Layout 1. jpg is how I originally conceived the grounds and supplies. Green is earth/ground/0V, orange +3.3V for all the logic, red +12V, and blue -12V for all the analogue parts. This will be shrunk into fewer and smaller parts in due course. The final board should be half the size of this example.

You'll note that I have bypassed the supply to the main micro chip via a 100nF cap right under its socket. This thing is running at 64MHz on far not a hiccup. It can be done.

As it has evolved it looks like "Interim Mess 1.jpg", but most of the hardware is defined now, from here on in it's primarily a software exercise.

But note the multiple earth links, the amount of decoupling and bypassing, and the compact layout. No sprawling real-estate here!!

Steve A.

PostPosted: Fri Jan 18, 2013 7:37 pm
by Viewmaster
Well guys I will try it on batteries alone, but at present I have the boards disconnected to examine all the wiring.

I do have decoupling on the power line on all ICs on the cascade clocking ccts. but will look at this again.

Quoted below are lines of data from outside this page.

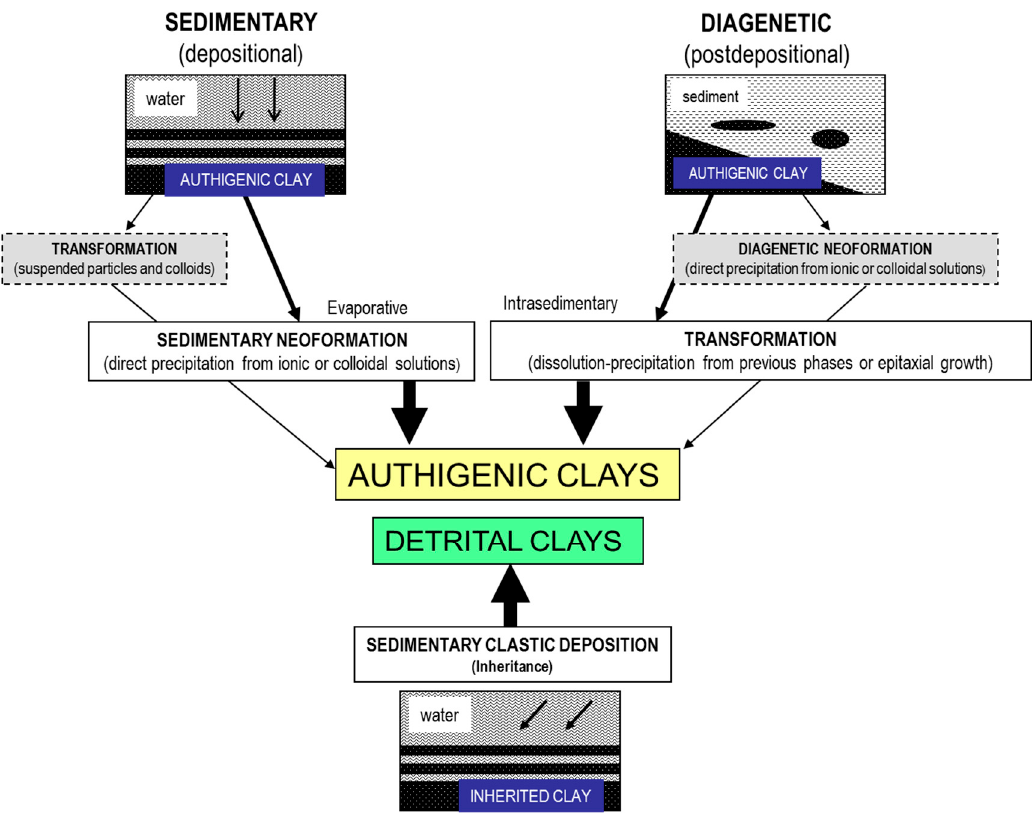
Figure 1. Diagrammatic sketch showing the relationships between detrital and authigenic clays with emphasis in their models of formation.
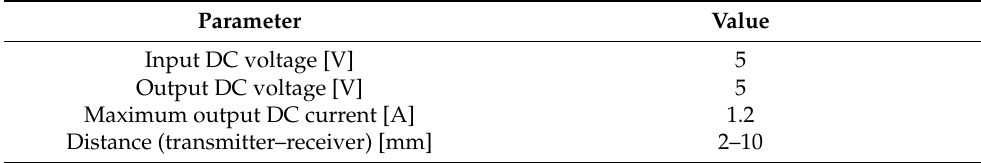
Table 4. Manufacturer ’ s declared parameters of WPT.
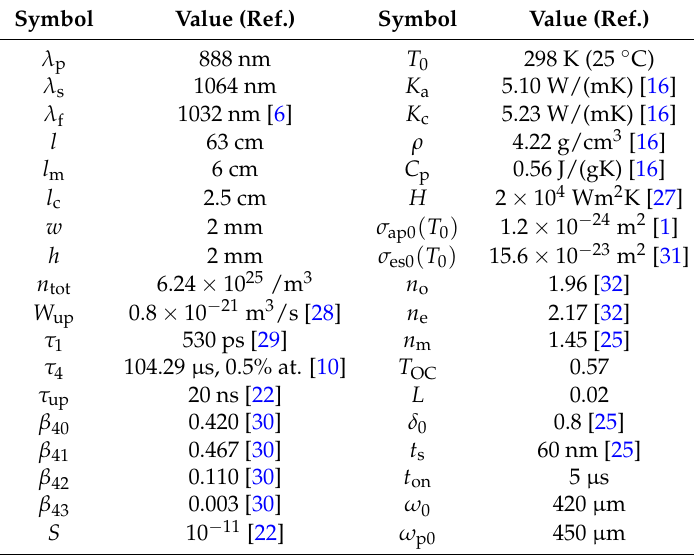
Figure 2. Experimental setup of the dual-rod acousto-optic Q-switched laser systems with the corresponding coordinate frames: LD, laser diode; Xtal, crystal; AOM, acoustic optical modulator; M, mirror; DM, dichroic mirror. Table 1. The parameters used in this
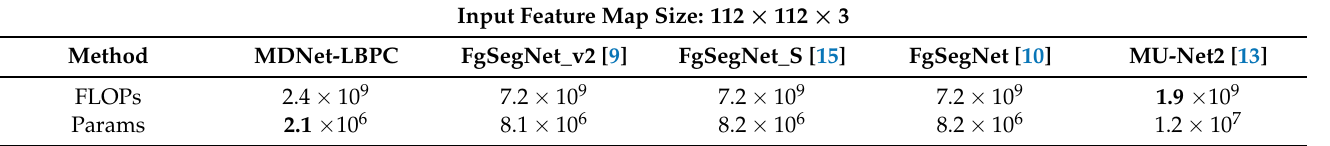
Table 3. Computational comparison with state-of-the-art methods. The best scores are marked in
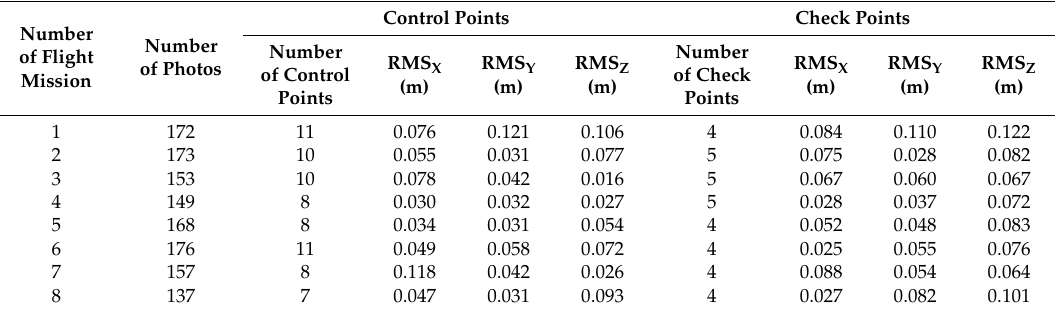
Table 2. Aerotriangulation results for 8 flight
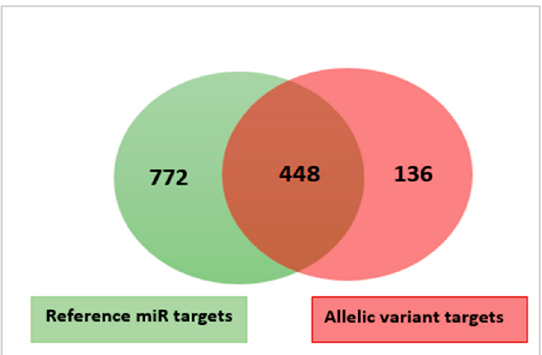
Figure 4. A Venn diagram illustrating the overlap and difference between the predicted target genes of the five reference mature miRNAs (green color) and the new mature miRNA variants identified in this study (light red color).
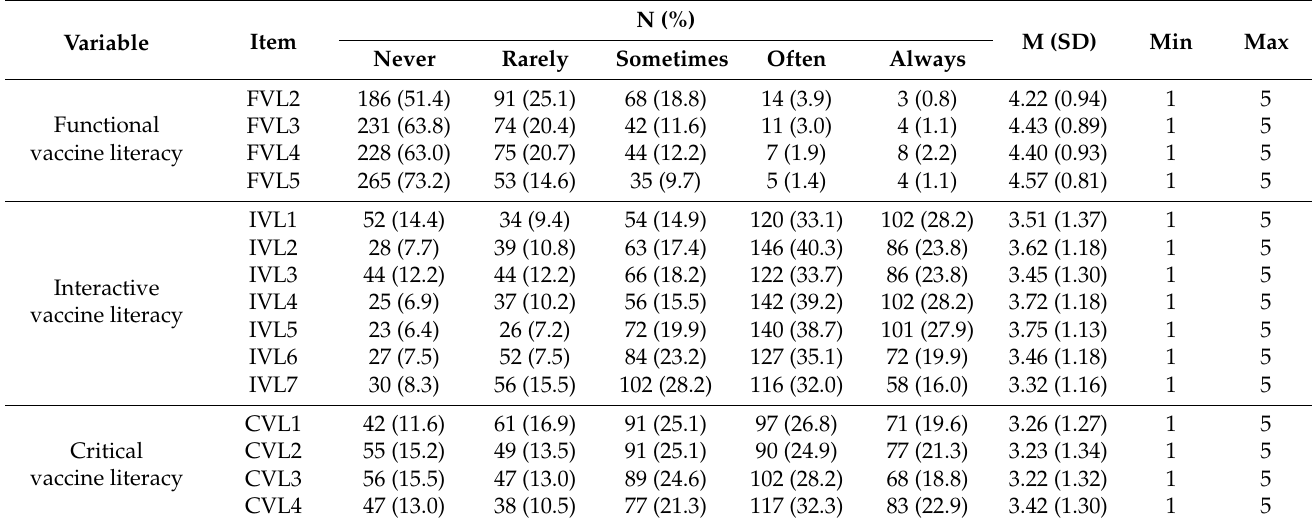
Table 3. Responses to each item of the COVID-19 Vaccine Literacy Scale.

I'll try not to run it all at 64mHz Steve. :wink:

One important error I have found is that although the 32 line cascade cct clocking is reset at every frame, which is correct, the 48 pixel cascade clocking is also reset by the same frame pulse.
...........This is wrong !!
The 48 pixel cascade cct should be reset every line.
So I will correct this and also put in preset pots to enable me to change all the lengths of all the sync pulses............
A 125u sec long pulse at present resetting the pixel pulses, which at 19.2kHz, are only about 50u sec long seems wrong too, so changing all the lengths may show up a change in the bouncing time, or even its elimination.
Going on from what Gary said, by changing sync pulse length this will sharpen then up too, so this might remove another cause of the problem.

So plenty of investigative work to be done as the snow comes down
here in the UK Midlands :) Brrrrrrr.